- WHAT THIS EXERCISE ASKS -
a. Answer these from the interview excerpt on customer acquisition:
(i) In the hypothetical Facebook campaign, how many of the 100 leads buy?
(ii) For a mom-and-pop owner who spends $100 on an ad, what is the minimum in sales that makes the campaign a winner?
(iii) Why are all clients started at break even?
b. Pick up the interview excerpt on customer acquisition right after its last sentence and keep it going.

#### EXTRACT TO READ ####

When you do that, that’s the equivalent of acquiring new customers for free. It’s the equivalent of acquiring leads for free. If I generate … Let’s say I’m selling a product for $100, and let’s say hypothetically we invest $1,000 in Facebook traffic, $1,000 in expense and in investment in Facebook traffic. Let’s say we generate 100 leads. We generate 100 leads, out of 100 leads, to keep things real simple, 10 buy. 10 buy at $100 a piece, that means I’ve recouped my $1,000 of ad spend.

But what that really means is that I’ve just acquired 10 new customers and another 90 leads for free. My bank account is no less than what it was the day before, now I have 10 customers that I can plug into the back end, that I can expose other offers to, other funnels, other marketing campaigns, promotional offers from affiliates or joint venture partners that I feel are valuable, and I’ve got another 90 leads that I can also expose to other front end customer generating offers. All at zero expense because I recouped my ad spend.

Josh Felber: With that, is there ever a point when you say, “Okay, let me ramp this up so instead of just a break even I’m making a profit on that front end?” Or is it, “Always our whole focus is always just to keep ramping it up but stay break even?”

Todd Brown: No, it’s interesting, it’s a great question. I’m so psyched that you asked this. Nobody asks this question. The fact that I’m getting to talk about that on your show pumps me up.

Josh Felber: Awesome [crosstalk 00:21:20]

Todd Brown: The funny thing is, is that if anything you go in reverse. What I mean by that is this, there are three levels … Let’s back up for one second. There are three levels of entrepreneurs or marketers, or the way marketers invest in the acquisition of customers, in the generating of customers.

The first level is what I refer to, what we teach our client, it’s the mom and the pop. That’s the way the traditional business owner invests. They say, “If I spend $100 on an ad, on a small space ad, on direct mail, on Facebook advertising,” whatever, they want to generate profit. Meaning that if they spend 100 in order for them to have a winning campaign they need to generate at least $150 in sales, maybe even $200 in sales.

That’s because the typical mom and pop, they don’t understand the difference between front end and back end. In their mind everything is a transaction. To them a transaction, whether it’s the first transaction with a prospect or the tenth transaction with a customer, in their mind every transaction is designed to the same thing, and that’s to generate a profit.

Then we’ve got savvier direct response marketers. Savvier direct response marketers that understand there’s the front end, there’s marketing that you do strictly and solely to acquire new customers, and then there’s marketing that you do to generate profit, which is with existing customers. That’s break even. When you’re just starting out that allows you to … You invest a dollar and your goal is to get back a dollar plus a new customer, plus leads.

But the most advanced direct response marketers, the marketers that are able to grow the fastest, like often times when average entrepreneurs, average marketers wonder, “How did they grow so quickly?” They are actually going negative. What that means is that means that … I’ll tell you the two things that you really need in order to be able to do this because we start all of our clients at break even because it’s the safest place to be.

You have a thousand bucks, we just want that thousand bucks back. This way your bank account is not going down, you’re acquiring customers, leads for free. When your company, when your business matures a little bit, and let’s say for example Josh, let’s say hypothetically you were selling a magazine subscription, a high end magazine subscription that was $100 a month, right?

#### EXTRACTED INFORMATION ####

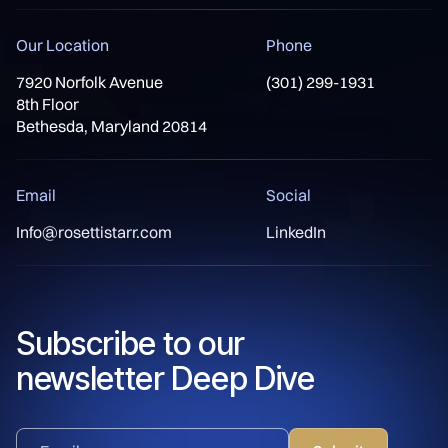
Our Location
Phone
7920 Norfolk Avenue
(301) 299-1931
8th Floor
Bethesda, Maryland 20814
Email
Social
Info@rosettistarr.com
LinkedIn
Subscribe to our
newsletter Deep Dive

####

- LIST OF ANSWERS -
a.
(i) 10 of the 100 leads buy.
(ii) At least $150 in sales.
(iii) Because it is the safest place to be.

b.
Josh Felber: Okay.

Todd Brown: It’s 100 bucks a month, now let’s say that on average the average subscriber, the average new customer that you get stays with you for five months. Let’s use this same example that we did before, we spent a thousand bucks on Facebook ads, we generated 100 visitors, 100 leads let’s just say. Out of those 100 leads, 10 people bought. That means that we just generated a thousand bucks, we recouped 100% of our ad spend, we still have 90 leads.

Now we have these 10 new customers. In this case, in this example, those 10 new customers will now stay with you on average for five months. Some might stay with you for eight months, some might stay with your for 10 months, some might stay with you one month, but let’s say that when we look at our metrics we see that the average customer stays with us for five months. That means that the average customer is really worth $500 to us.

When you know your numbers, when you know your lifetime customer value, when you know on average that a customer is worth 500 to you, and you’ve got the cash flow to float, you would probably most likely be willing to invest more than $100 to get a $500 customer. If I said to you, “Hey Josh, for every $100 that you give me today in five months I’m going to give you back 500,” you’d flip. You’d say, “Of course I’d do that.”

Josh Felber: Sure.

Todd Brown: What if I said to you, “Would you give me 200 today for that 500 in six months?” It’s called going negative because I might be willing to spend $200 to get a customer today even though they only spend $100 with me today, because I know that in a month I’m going to get that 100 back and be at break even, and then the month after, the month after and the month after I’m going to be in profit. Does that make sense?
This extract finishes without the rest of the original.